- Exercise directions: Look through the lines below, find those with the word "огурцы", and copy them.

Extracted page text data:
_ _ _
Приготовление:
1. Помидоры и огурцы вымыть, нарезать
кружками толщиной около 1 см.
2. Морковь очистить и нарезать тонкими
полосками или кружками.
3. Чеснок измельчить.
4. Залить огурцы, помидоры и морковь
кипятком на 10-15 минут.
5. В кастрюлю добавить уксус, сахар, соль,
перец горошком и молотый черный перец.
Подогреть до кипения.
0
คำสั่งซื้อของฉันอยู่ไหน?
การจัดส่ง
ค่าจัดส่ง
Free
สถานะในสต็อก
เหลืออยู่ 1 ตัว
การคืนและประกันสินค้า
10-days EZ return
_ _ _
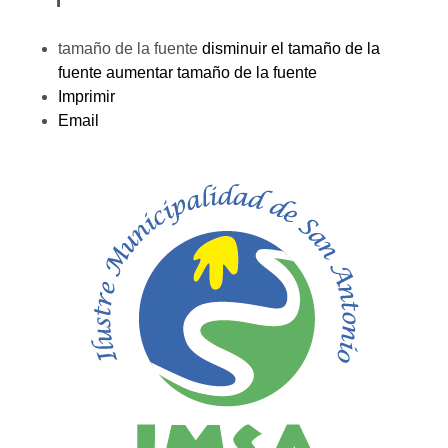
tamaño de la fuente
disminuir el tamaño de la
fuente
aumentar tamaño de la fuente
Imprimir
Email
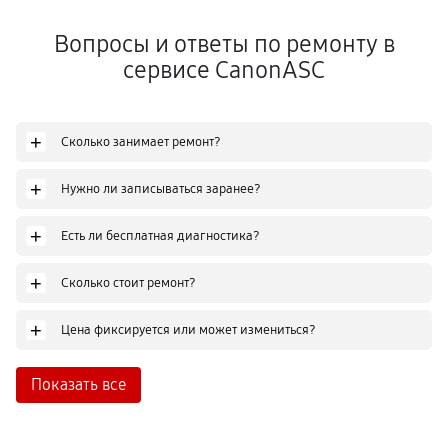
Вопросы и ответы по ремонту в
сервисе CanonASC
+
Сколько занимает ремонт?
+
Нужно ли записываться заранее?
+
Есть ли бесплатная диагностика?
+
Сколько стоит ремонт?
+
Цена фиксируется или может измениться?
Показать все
_ _ _
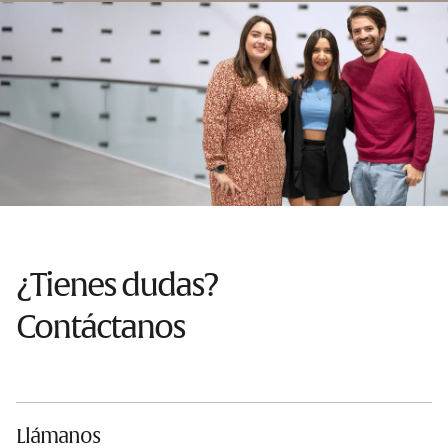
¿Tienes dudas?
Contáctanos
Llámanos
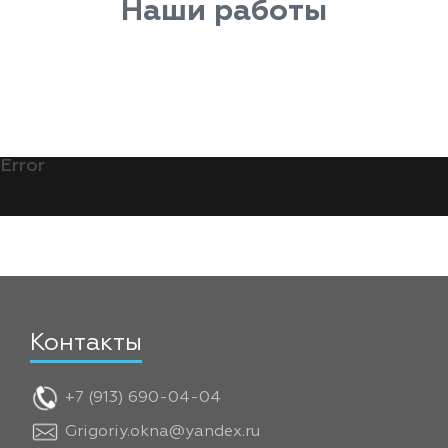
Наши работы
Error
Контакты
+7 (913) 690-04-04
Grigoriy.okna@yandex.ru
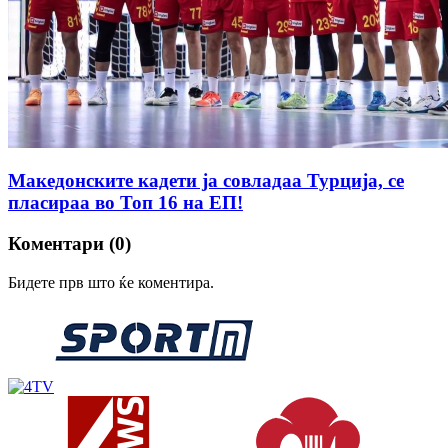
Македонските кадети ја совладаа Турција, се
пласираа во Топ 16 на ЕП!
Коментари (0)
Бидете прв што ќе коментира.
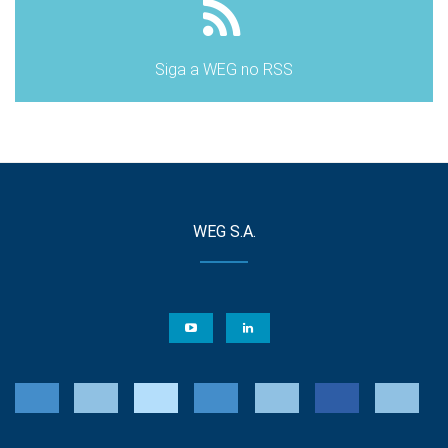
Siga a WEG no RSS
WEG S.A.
_ _ _
- Written answer:
1. Помидоры и огурцы вымыть, нарезать
4. Залить огурцы, помидоры и морковь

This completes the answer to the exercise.